*TASK REQUIREMENTS:*
Every entry has to be output exactly, with none skipped.

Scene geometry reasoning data
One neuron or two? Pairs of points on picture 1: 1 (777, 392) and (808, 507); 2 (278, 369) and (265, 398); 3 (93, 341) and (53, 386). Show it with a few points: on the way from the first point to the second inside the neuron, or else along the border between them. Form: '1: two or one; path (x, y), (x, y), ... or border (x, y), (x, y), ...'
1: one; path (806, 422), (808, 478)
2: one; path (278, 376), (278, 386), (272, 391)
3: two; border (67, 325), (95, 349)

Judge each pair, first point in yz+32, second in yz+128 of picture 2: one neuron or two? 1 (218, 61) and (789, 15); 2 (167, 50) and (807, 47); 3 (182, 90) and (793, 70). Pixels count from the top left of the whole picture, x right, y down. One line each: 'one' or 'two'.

*RESULT BELOW:*
One neuron or two? Pairs of points on picture 1: 1 (777, 392) and (808, 507); 2 (278, 369) and (265, 398); 3 (93, 341) and (53, 386). Show it with a few points: on the way from the first point to the second inside the neuron, or else along the border between them. Form: '1: two or one; path (x, y), (x, y), ... or border (x, y), (x, y), ...'
1: one; path (806, 422), (808, 478)
2: one; path (278, 376), (278, 386), (272, 391)
3: two; border (67, 325), (95, 349)

Judge each pair, first point in yz+32, second in yz+128 of picture 2: one neuron or two? 1 (218, 61) and (789, 15); 2 (167, 50) and (807, 47); 3 (182, 90) and (793, 70). Pixels count from the top left of the whole picture, x right, y down. One line each: 'one' or 'two'.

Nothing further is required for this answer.